Mata Zhu Junfan berbinar-binar penuh candaan dan dia mengeluarkan suara ‘Oh’ yang keras sebagai tanda setuju. Kemudian, dia menyindir, “Tidak heran! Tidak heran kau memilih Zhu Junyang, pria yang pemarah itu!”
“Pilihan atau bukan pilihan? Apakah aku punya kesempatan untuk memilih?” Dirinya saat ini dicap oleh Pangeran Yang. Itu terlalu tidak adil. Jika pria itu berubah pikiran, dia akan mati sendirian. Aduh… masyarakat patriarki ini benar-benar terlalu tidak adil!

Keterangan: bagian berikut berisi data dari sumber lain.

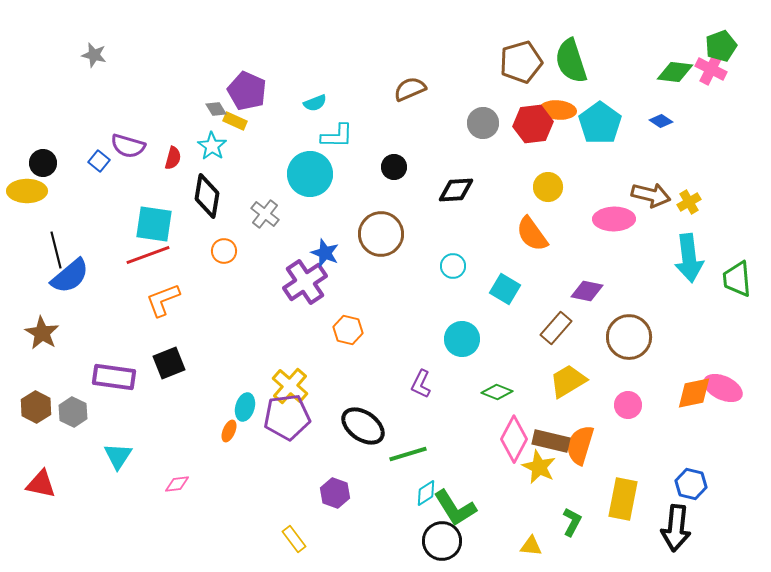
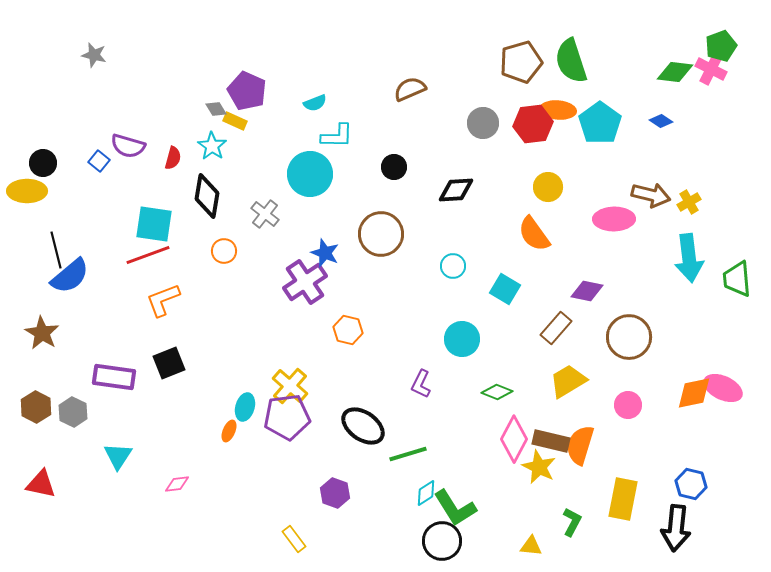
orange semicircle at (532, 234): moved 2 px right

Hati Zhu Junfan yang gemar bergosip pun bergejolak, dan dengan wajah seperti wanita penggosip, dia bertanya, “Jujur saja, jika kamu harus memilih antara Ning Donglan, yang anggun dan pantas disebut bangsawan, dan Zhu Junyang, yang agung, dingin, dan tegas, bagaimana kamu akan mengambil keputusan?”
“Ning Donglan? Apa hubungannya dengan dia? Aku tidak mengenalnya, oke? Meskipun penampilannya sangat menarik bagiku, aku bukan tipe orang yang hanya suka melihat penampilan seseorang! Lagipula, penampilan Zhu Junyang-ku tidak lebih buruk darinya, kan?” Yu Xiaocao cukup berani untuk terang-terangan memutar bola matanya ke arah kaisar.
Su Ran mengamati dari pinggir lapangan dengan penuh penghargaan dan berpikir, ‘Keberanian gadis ini tidak dapat dibandingkan dengan keberanian orang biasa.’ Mungkin karena kedua orang itu berasal dari tempat yang sama. Ketika mereka berbicara, tidak ada rasa peduli tentang perbedaan antara raja dan rakyat atau perbedaan antara atasan dan bawahan.
Zhu Junfan menyeringai jahat dan melanjutkan, “‘Zhu Junyang-ku? Sepertinya kau sudah membuat pilihan dalam hatimu. Aku kasihan pada Ning Donglan, bara api cinta akan dipadamkan tanpa belas kasihan sebelum sempat dinyalakan…”
[1] Zhu Junfan merujuk pada novel Bubu Jingxin. Novel ini diadaptasi menjadi drama televisi yang sangat terkenal berjudul Scarlet Heart. Dalam cerita tersebut, tokoh utama harus memilih antara Pangeran Kedelapan dan Pangeran Keempat.